LUCENA CITY — Members of environmental groups have asked President Rodrigo Duterte to stop the construction of the P19-billion Kaliwa Dam in the Sierra Madre mountain ranges, saying the project would displace communities in Quezon and Rizal provinces.
In an open letter to the President on Tuesday, the Save Sierra Madre Network Alliance Inc. (SSMNA), Alyansa Laban sa Kaliwa Dam, Task Force Sierra Madre and Tribal Center for Development said: “If you [the President] really care for the environment, you will not sign for the construction of the Kaliwa Dam.”
The construction of the Kaliwa Dam was awarded to the Chinese firm, China Energy, under the Official Development Assistance scheme.
The contract signing between China Energy and the Metropolitan Waterworks and Sewerage System (MWSS) for the dam projects component of its New Centennial Water Source Project (NCWSP) will be witnessed by Chinese President Xi Jinping when he visits the country this month, reports said.
Metro water supply
On its website, the MWSS said NCWSP would involve the construction of a dam at Kaliwa River (Laiban Dam), and a smaller dam (Kaliwa Dam) downstream to maximize the water supply, and to ensure short- and long-term supply for Metro Manila and its nearby areas.
The project would submerge parts of the Sierra Madre in Tanay town, Rizal; and General Nakar and Infanta towns in Quezon.
The dam is expected to flood a watershed area of 9,700 hectares and affect 1,465 families, according to studies conducted by SSMNA.
Groups opposing the project also fear that it will endanger more than 100,000 lives once the dam is built.
‘Baseless’
“While Manila is now preparing for the ‘Big One’ earthquake [at] Marikina West Valley Fault, the proposed . . . Kaliwa Dam will be constructed within a zone of two active tectonics—the Philippine Fault Zone and the Valley Fault System,” the groups said in the letter.
They said the Philippine Fault Zone “has a potential to cause very high seismic activity, as what have been recorded in the July 18, 1880 earthquake where the old churches of Infanta and Mauban towns in Quezon province and Manila Cathedral were devastated.”
But in a television interview this week, MWSS Administrator Reynaldo Velasco said the fear of dam critics was baseless.

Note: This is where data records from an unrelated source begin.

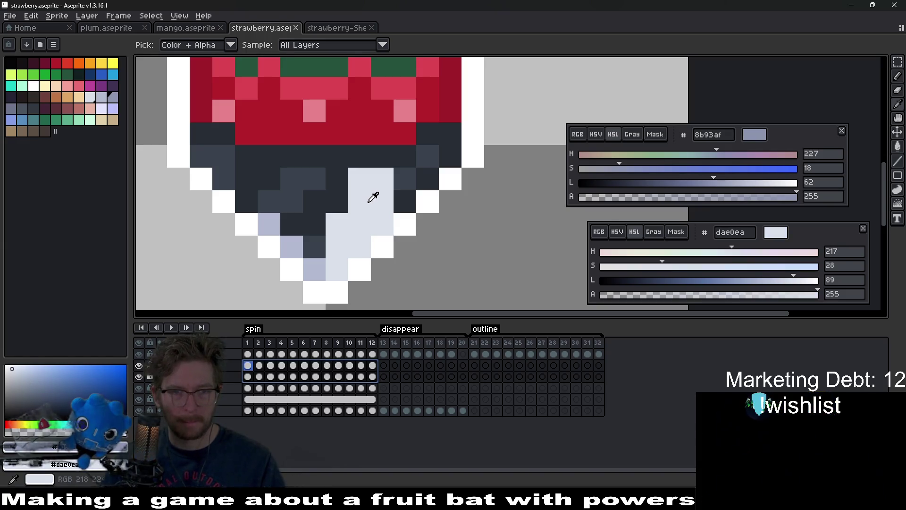
pyautogui.rightClick(373, 197)
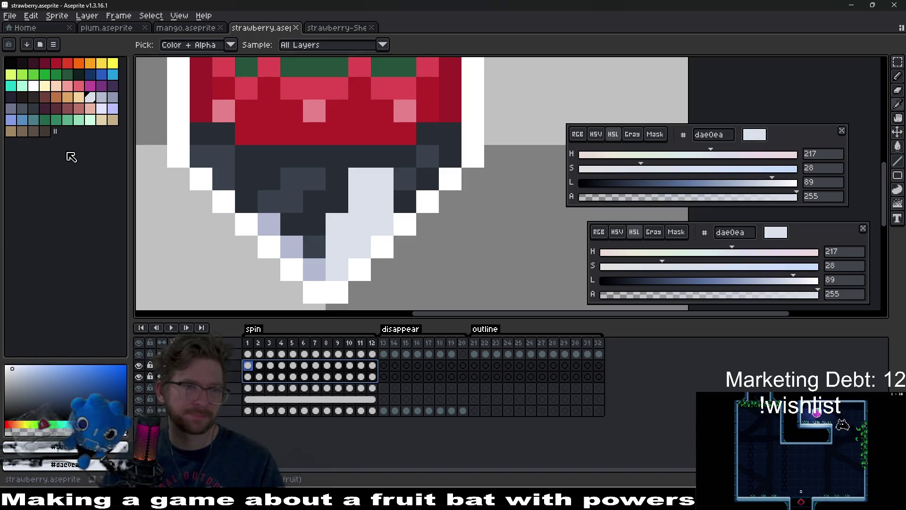
pyautogui.click(59, 64)
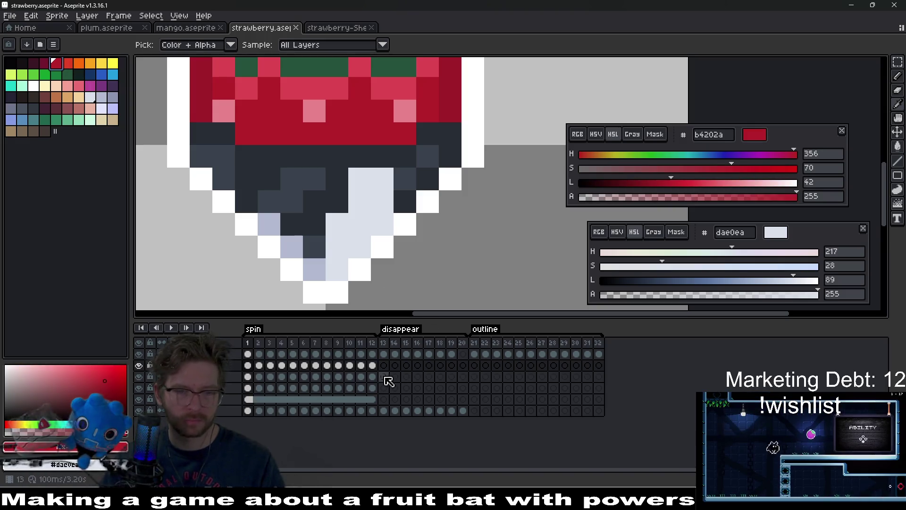
pyautogui.moveTo(374, 376); pyautogui.dragTo(248, 366)
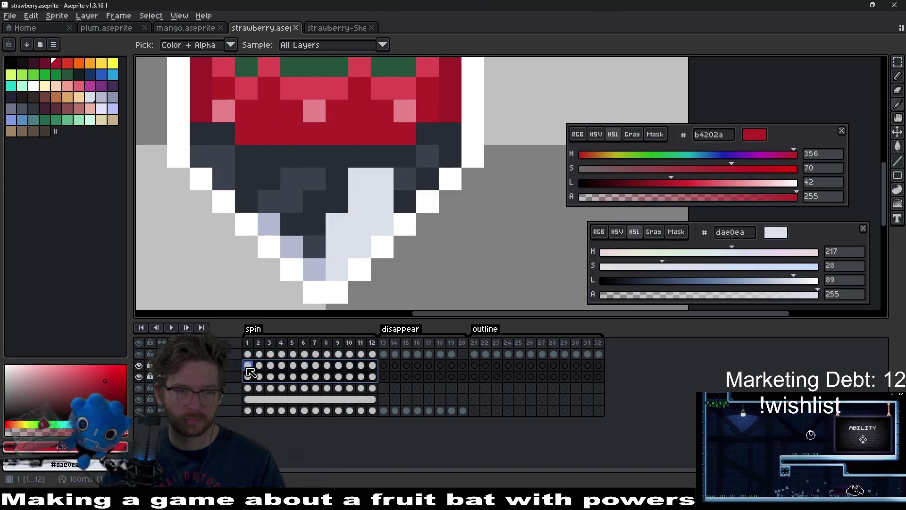
pyautogui.press('shift+r')
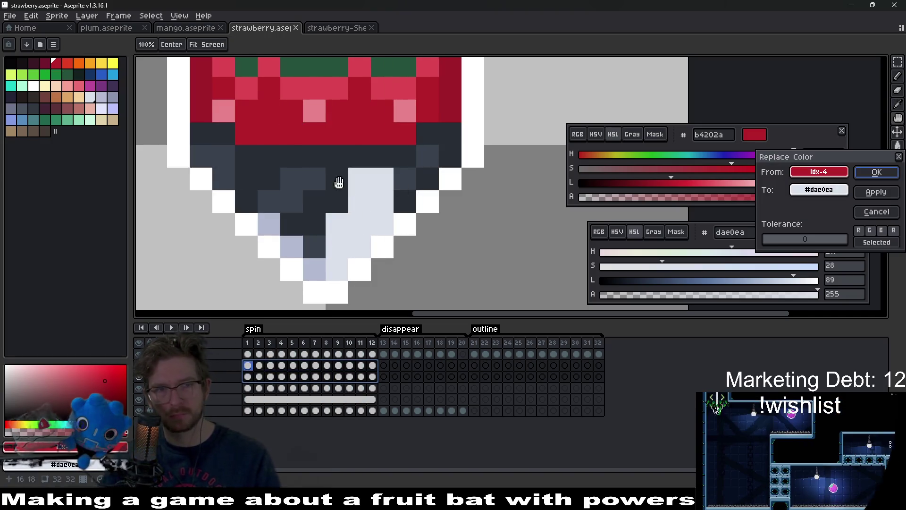
pyautogui.press('Escape')
# Replace the pale underside shade with strawberry red across frames 1–12 on both layers
pyautogui.rightClick(59, 65)
pyautogui.click(385, 229)
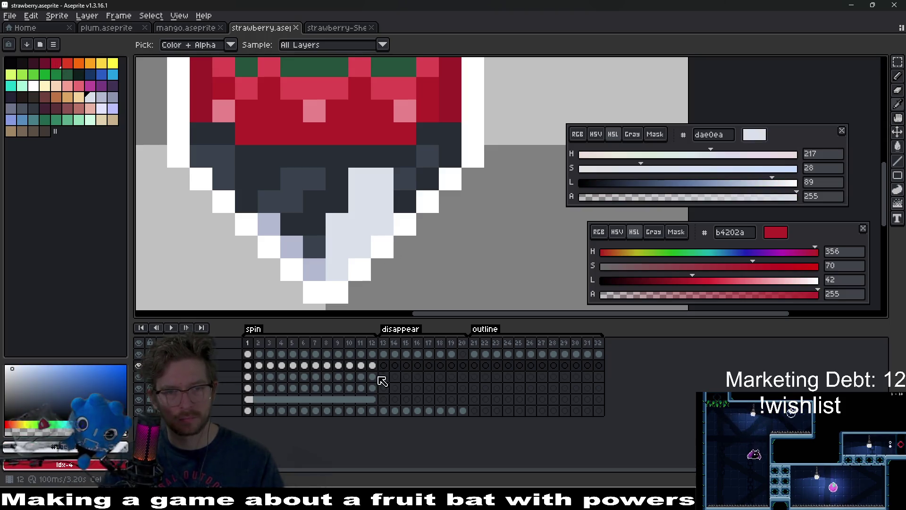
pyautogui.rightClick(354, 239)
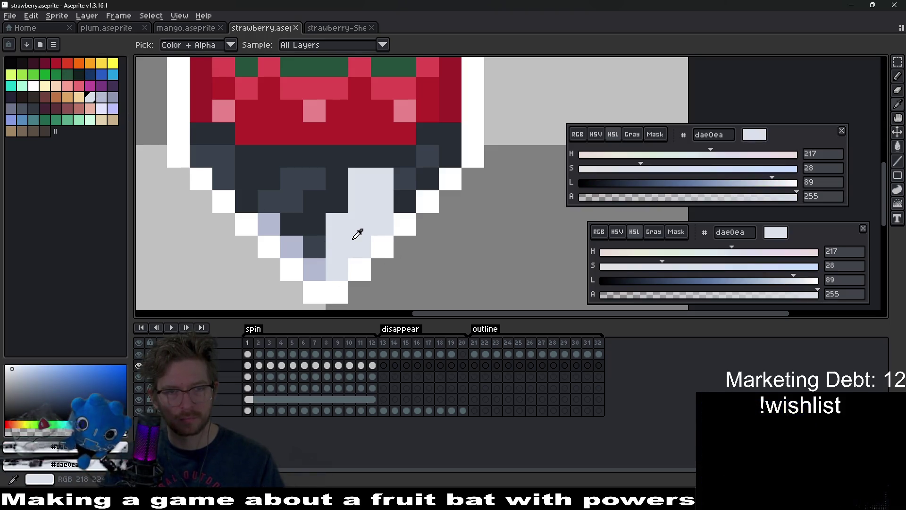
pyautogui.rightClick(56, 64)
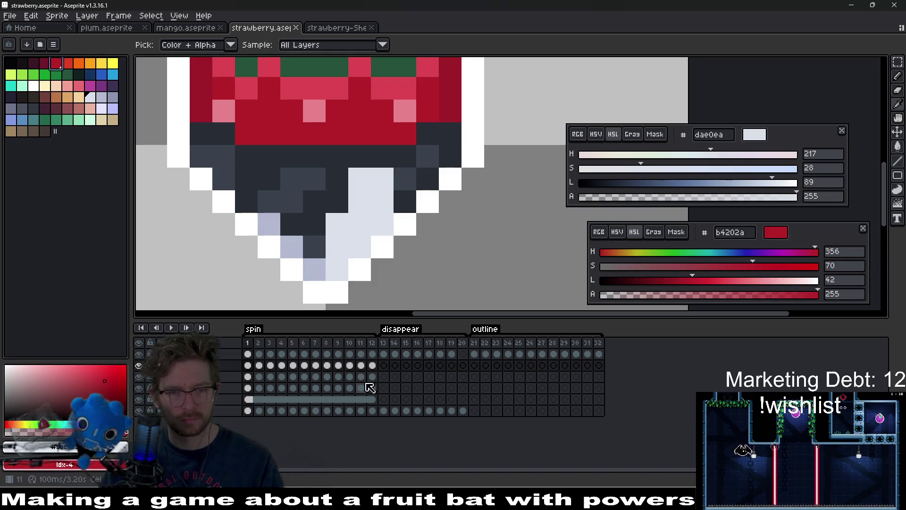
pyautogui.moveTo(371, 376)
pyautogui.mouseDown()
pyautogui.moveTo(354, 366)
pyautogui.moveTo(256, 368)
pyautogui.mouseUp()
pyautogui.press('shift+r')
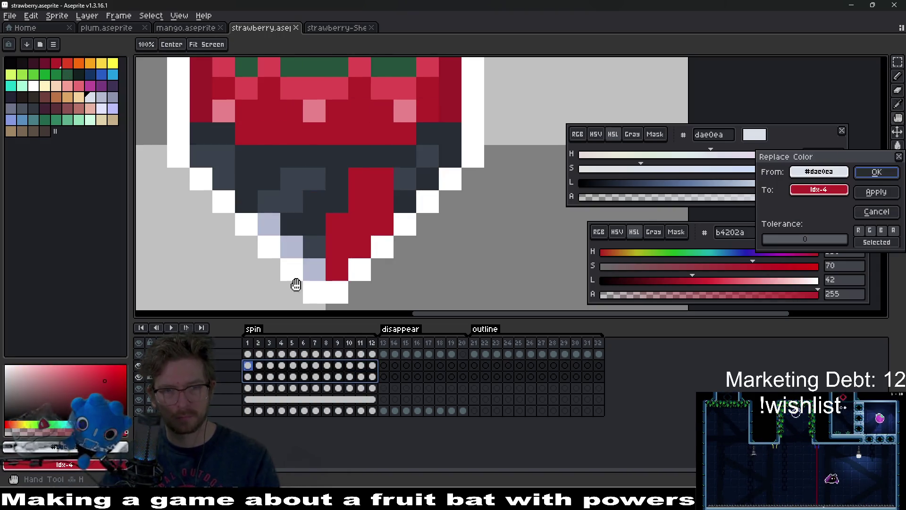
pyautogui.press('Return')
pyautogui.scroll(-5, 394, 184)
pyautogui.scroll(4, 395, 184)
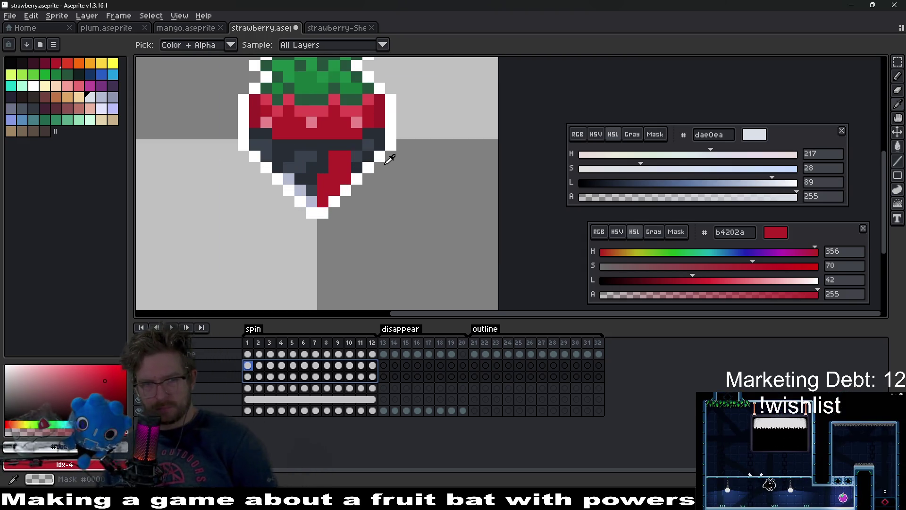
# Replace the light blue-grey shade with dark maroon on frames 1–12 and preview the spin animation
pyautogui.click(48, 66)
pyautogui.rightClick(48, 65)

“It’s only in their minds. This [project] will be handled by consultants who will really look up the proper construction for the dam,” Velasco said.
Transparency
Fr. Pete Montallana, SSMNA chair, urged government agencies to strictly observe transparency, saying the project threatened human lives and the natural habitat of indigenous peoples.
“Put the welfare of the people of today and of the next generation over and above any monetary considerations,” said Montallana, also coordinator of the Indigenous Peoples Apostolate of the Prelature of Infanta.
Ramcy Astoveza, Agta tribe chieftain and a commissioner of the National Commission on Indigenous Peoples, said their tribe would not issue its free prior and informed consent to the project.
“The dam project is a matter of life and death for us. Once we allow the dam inside our natural habitat, what would follow is the death of our tribe,” Astoveza said in an earlier interview.
The MWSS has long been pushing for the construction of the dam projects to address a projected water crisis in Metro Manila.
But Montallana, citing a study from groups led by Freedom from Debt Coalition, said: “Metro Manila’s water crisis has nothing to do with a deficit in water supply, and everything to do with wasteful water management practices.” —Delfin T. Mallari Jr.